6. The improved vacuum dressing that has been Perfected for Vacuum-Assisted Therapy according to claim No. 1, wherein said dressing may present various geometrical configurations specific for the shapes of the surfaces of contact with the body around the wounds.

7. The improved vacuum dressing that has been Perfected for Vacuum-Assisted Therapy according to claim No. 6, wherein said dressing presents a semi-cylindrical configuration for adaptation to surfaces with a semi-cylindrical shape, such as the legs and the arms.

8. The improved vacuum dressing that has been Perfected for Vacuum-Assisted Therapy according to claim No. 6, wherein said dressing presents a concave configuration for adaptation to concave-shaped articular surfaces such as the knee and the elbow, or even finger joints in the case of mini Perfected improved vacuum dressings.

9. The improved vacuum dressing that has been Perfected for Vacuum-Assisted Therapy according to claim No. 6, wherein said dressing (1) presents a saddle configuration for better adaptation to surfaces with the shape of a saddle, such as the neck.

10. The improved vacuum dressing that has been Perfected for Vacuum-Assisted Therapy according to claim No. 6, wherein said dressing presents a customised configuration for adaptation to even more complex surfaces of different body sites.

11. The improved vacuum dressing that has been Perfected for Vacuum-Assisted Therapy according to claim No., wherein the junction or integration between the outer component and the inner component may be reversible or irreversible, and said outer component presents, on the outer face thereof, complete oblique cuts and, since it is bound to said inner component, said inner component will act as a support so that the pieces of said outer component do not separate, and said cuts appear in one or more directions, in order to adapt said vacuum dressing in situ to complex curved or convex surfaces, and said inner component presents a surface area equal to or greater than that of said outer component, in order to prevent contact of said outer component with the skin.
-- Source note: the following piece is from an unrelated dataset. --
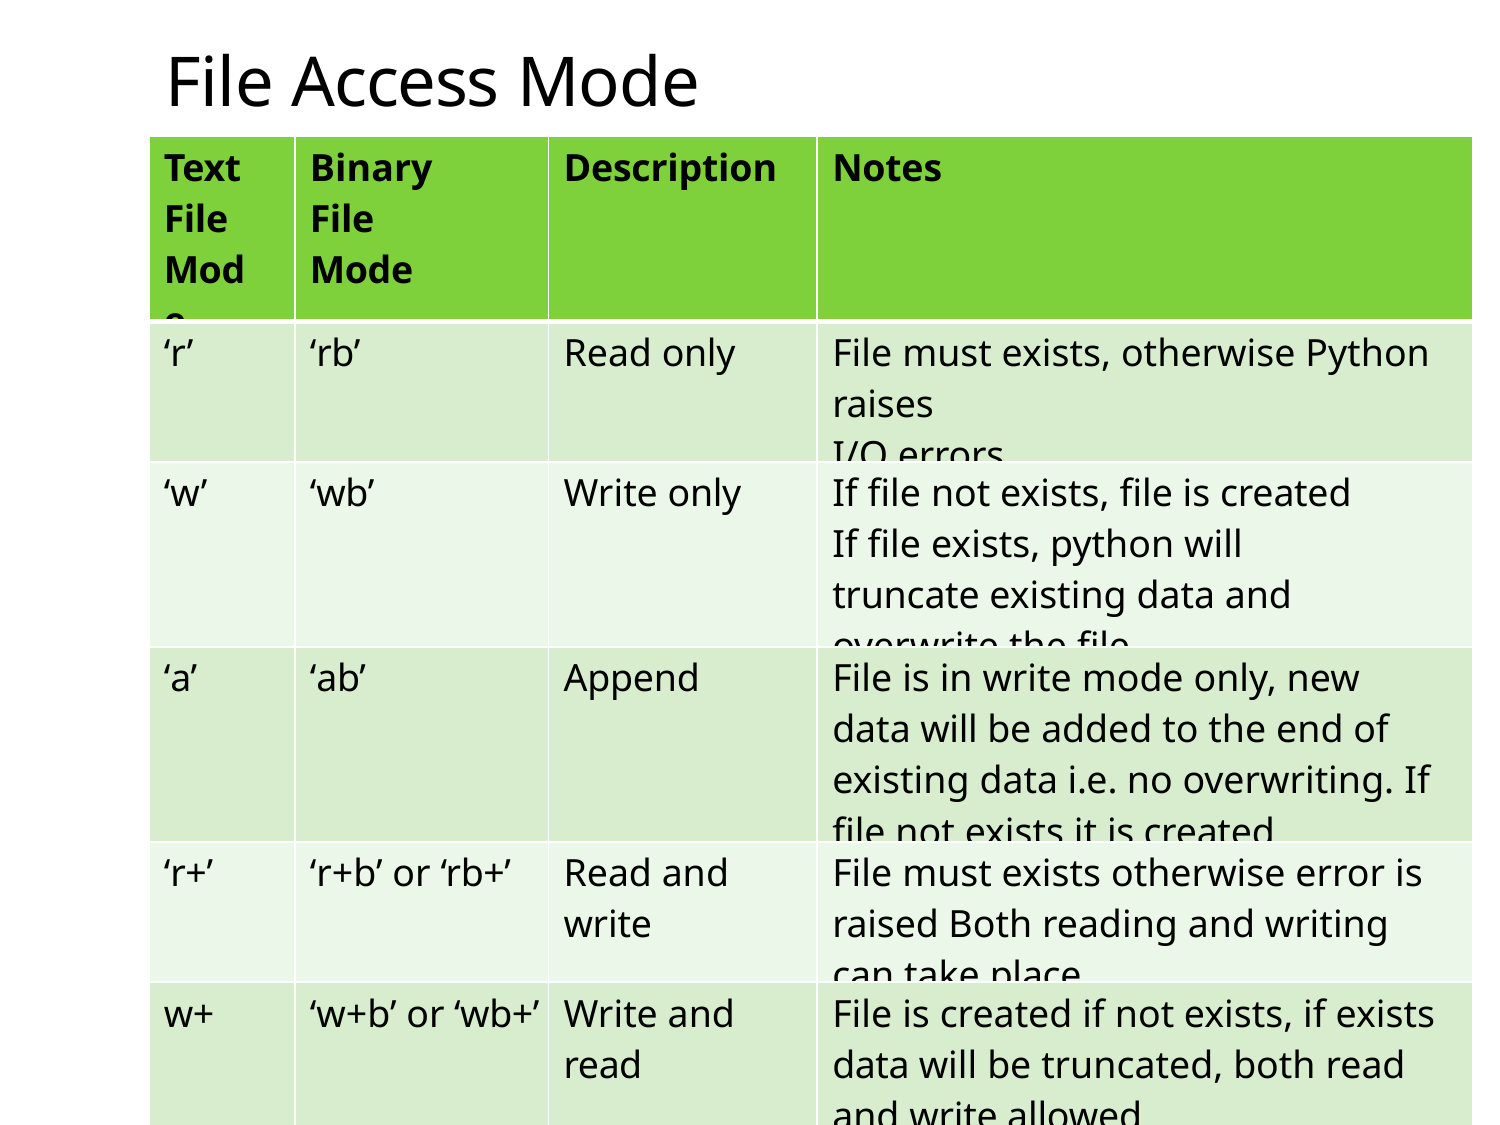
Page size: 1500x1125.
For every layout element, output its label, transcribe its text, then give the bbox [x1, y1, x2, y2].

12. The improved vacuum dressing that has been Perfected for Vacuum-Assisted Therapy according to claim No. 5, wherein said outer component presents, on both faces, subtotal oblique cuts in several directions, or is cut following a spiral pattern, in order to allow for adaptation of said dressing to curved, concave, convex or irregular surfaces; said inner component presents a surface area that is equal to or greater than that of said outer component, in order to prevent contact of said outer component with the skin.
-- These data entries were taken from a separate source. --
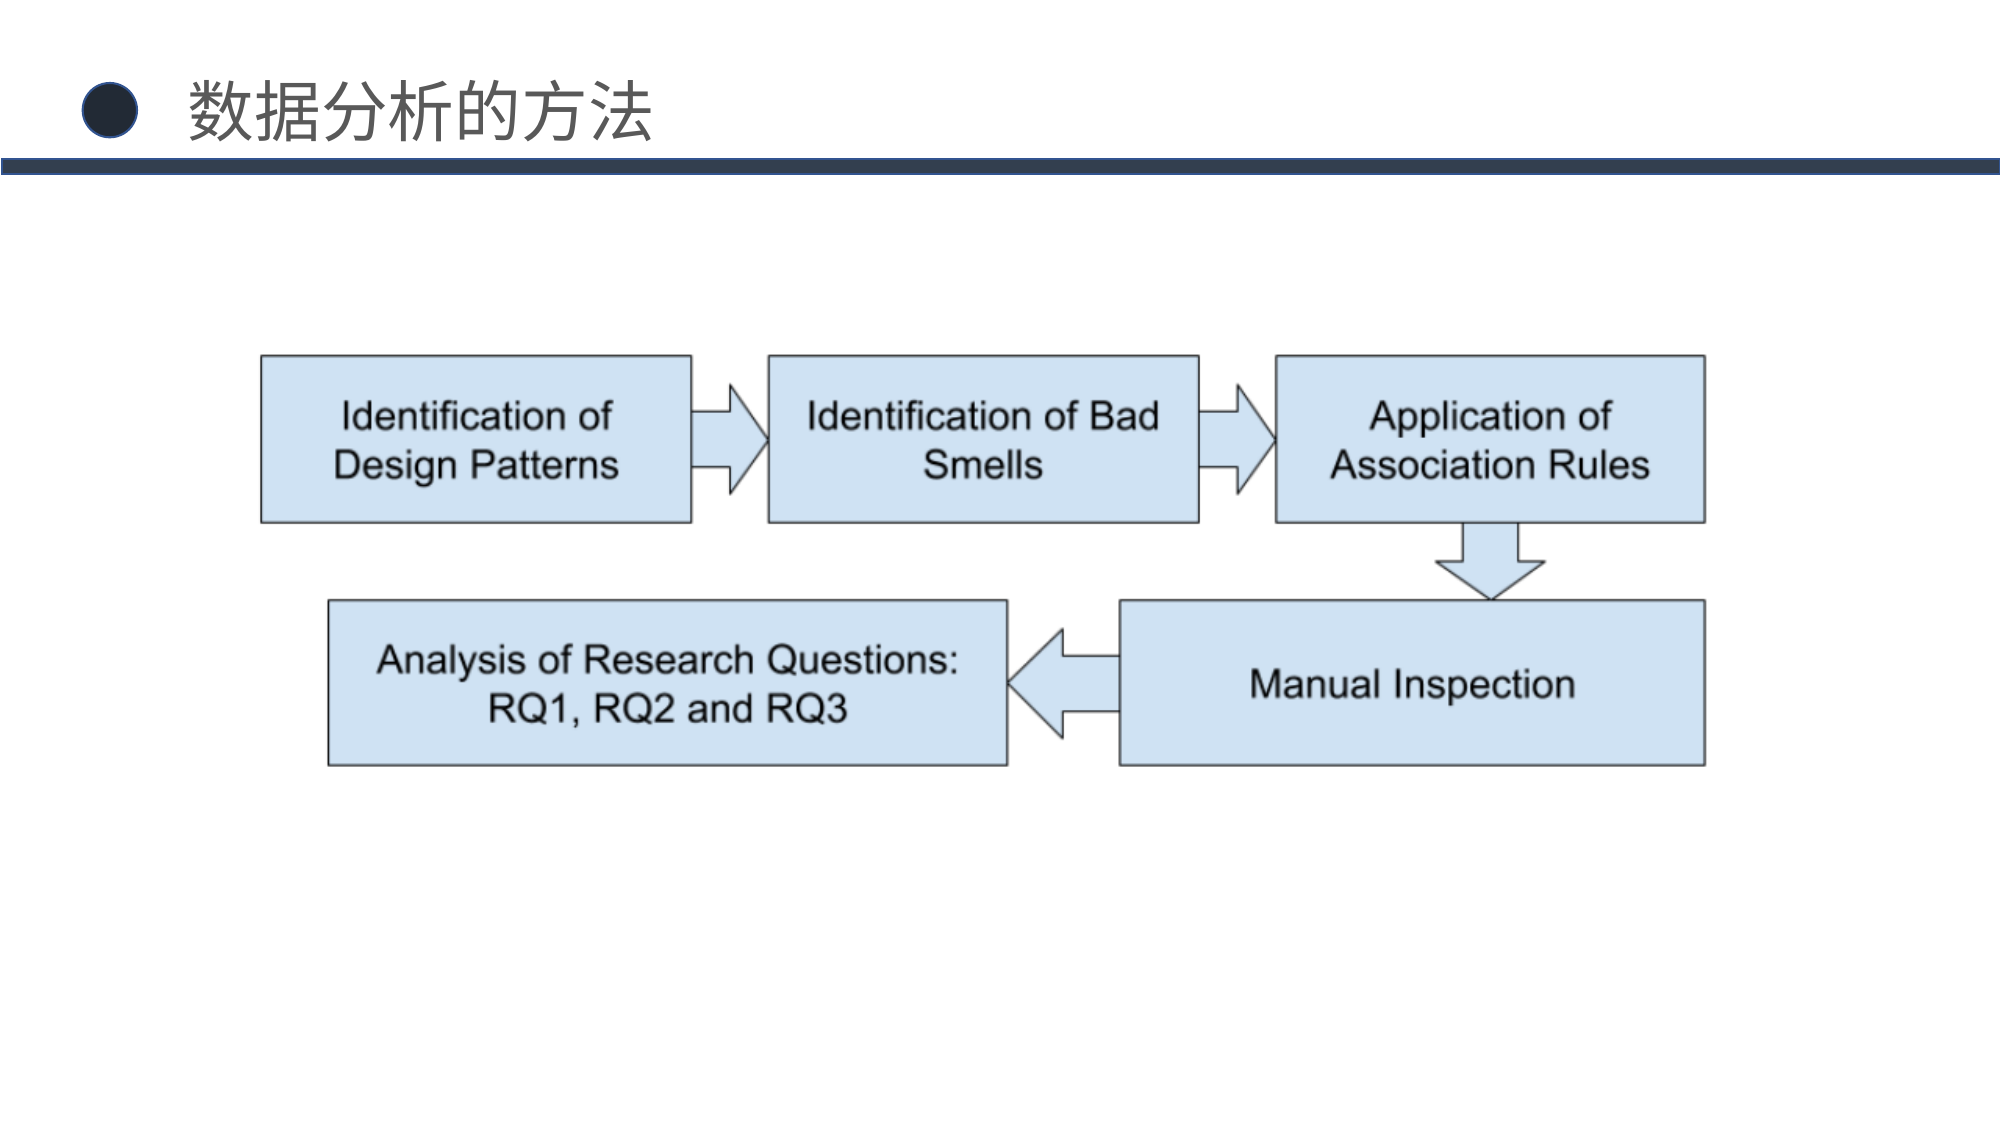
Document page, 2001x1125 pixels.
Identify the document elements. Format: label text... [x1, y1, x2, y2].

text_box [1, 158, 2000, 175]
picture [245, 333, 1755, 792]
text_box [81, 81, 139, 139]
text_box 数据分析的方法 [172, 62, 670, 157]
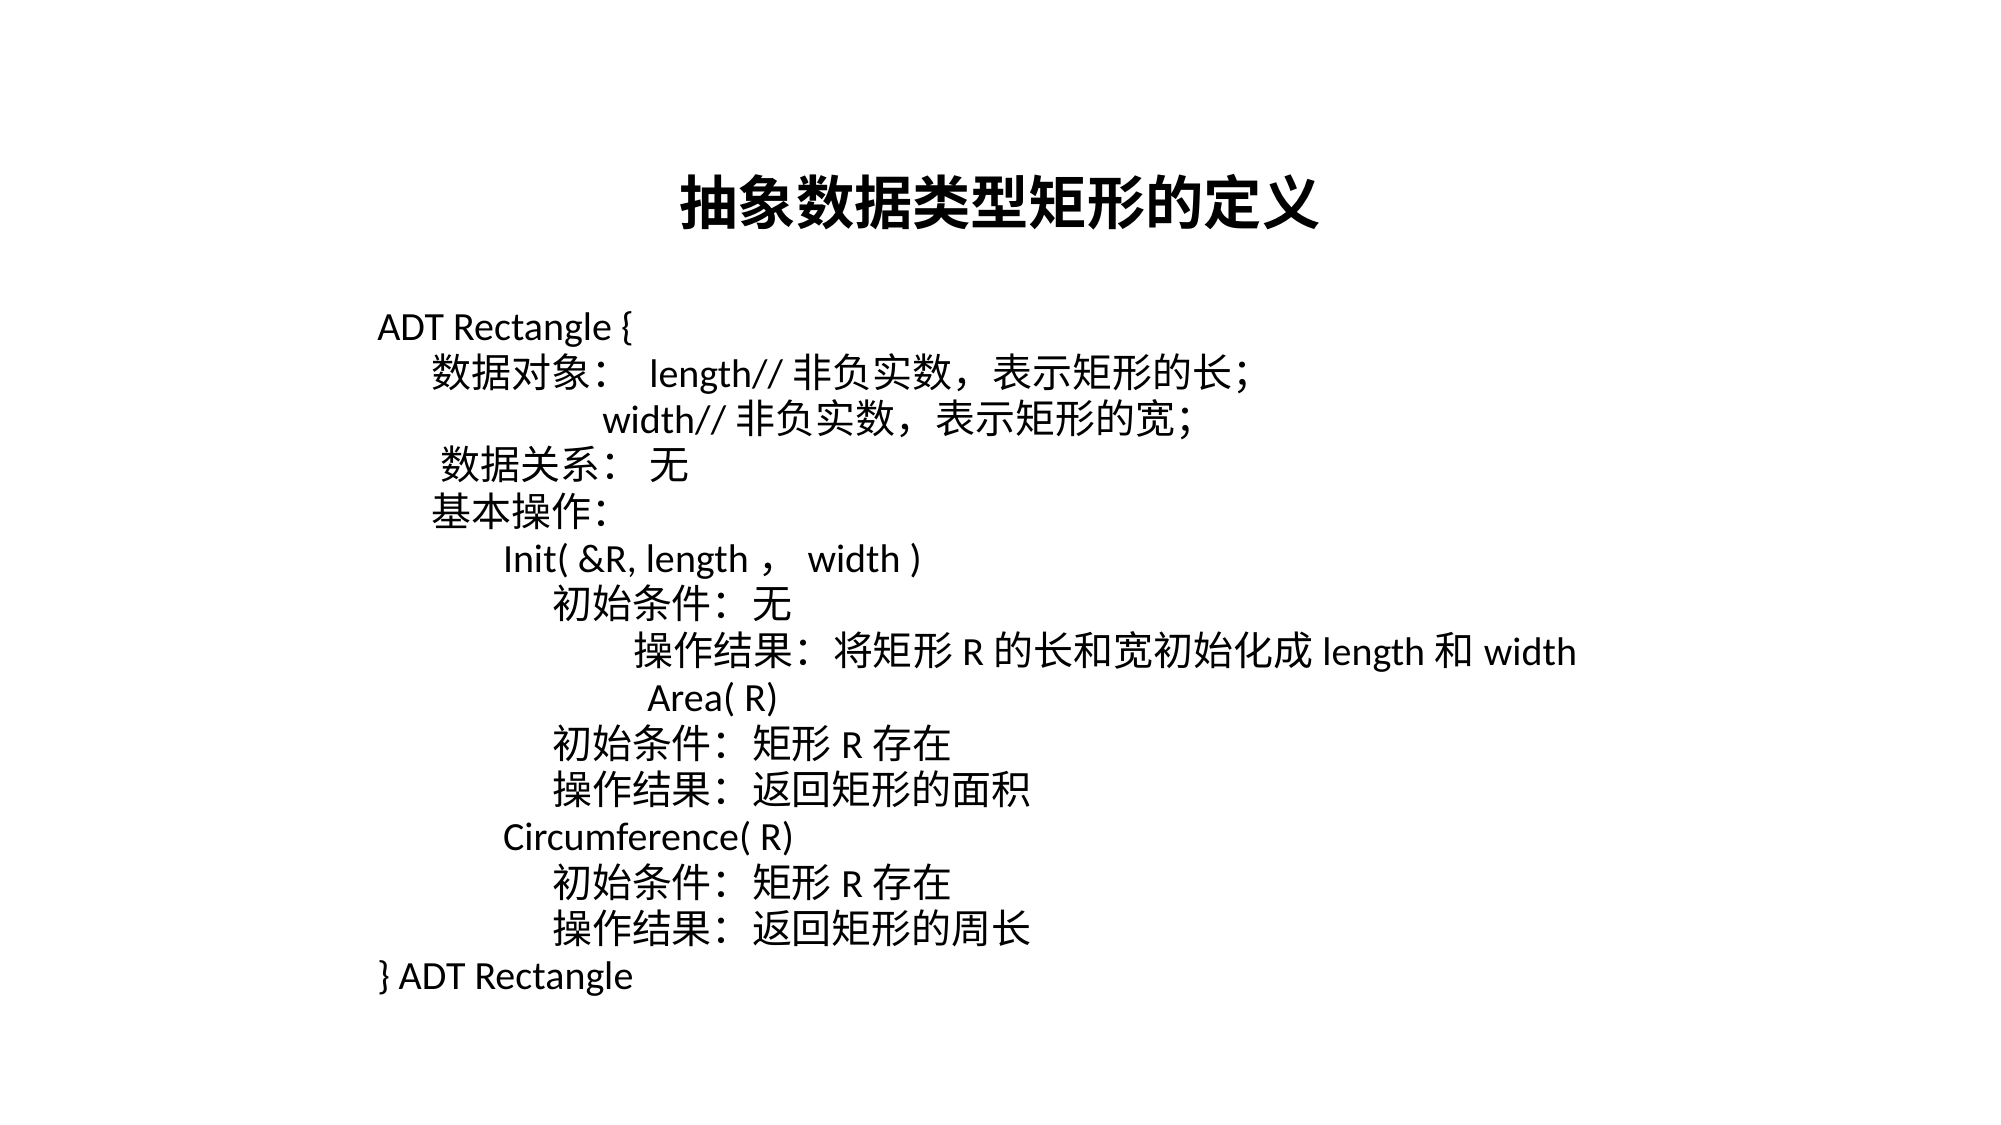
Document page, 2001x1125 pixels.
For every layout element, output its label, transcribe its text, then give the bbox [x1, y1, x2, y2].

list ADT Rectangle { 数据对象： length//非负实数，表示矩形的长； width//非负实数，表示矩形的宽； 数据关系： 无 基本操作： Init( &R, length，width ) 初始条件：无 操作结果：将矩形R的长和宽初始化成length和width Area( R) 初始条件：矩形R存在 操作结果：返回矩形的面积 Circumference( R) 初始条件：矩形R存在 操作结果：返回矩形的周长 } ADT Rectangle [362, 302, 1719, 1012]
title 抽象数据类型矩形的定义 [324, 90, 1675, 244]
13. The improved vacuum dressing that has been Perfected for Vacuum-Assisted Therapy according to claim No. 1, wherein the permeability of said inner component of said vacuum dressing is minimal, without the risk of leakages, and wherein the vacuum is established solely in the interior of said vacuum dressing, between the adhesive sealing film thereof and said inner component with minimum permeability.

14. The improved vacuum dressing that has been Perfected for Vacuum-Assisted Therapy, according to claim 1, characterised in that it comprises a second, deeper inner component, manufactured in an integrated or integrateable manner with said vacuum dressing, such that the two inner components of said vacuum dressing come in contact at their central area.

15. The improved vacuum dressing that has been Perfected for Vacuum-Assisted Therapy according to claim 14, wherein said second deeper inner component further incorporates drainage elements or devices in the interior thereof.

16. The improved vacuum dressing that has been perfected for Vacuum-Assisted Therapy according to claim No. 15, wherein drainage elements or devices have been incorporated to the Visceral Protective Layer along its star-shaped open-pore structure core, in order to transmit the vacuum to the most peripheral areas, even the retroperitoneal areas.

17. The improved vacuum dressing that has been perfected for Vacuum-Assisted Therapy according to claim No. 1 wherein modifications have been made at the level of the layers thereof by increasing, in a manufactured manner, the hydrophilic character of the limiting layer of said inner component, to have a self-regulatory permeability.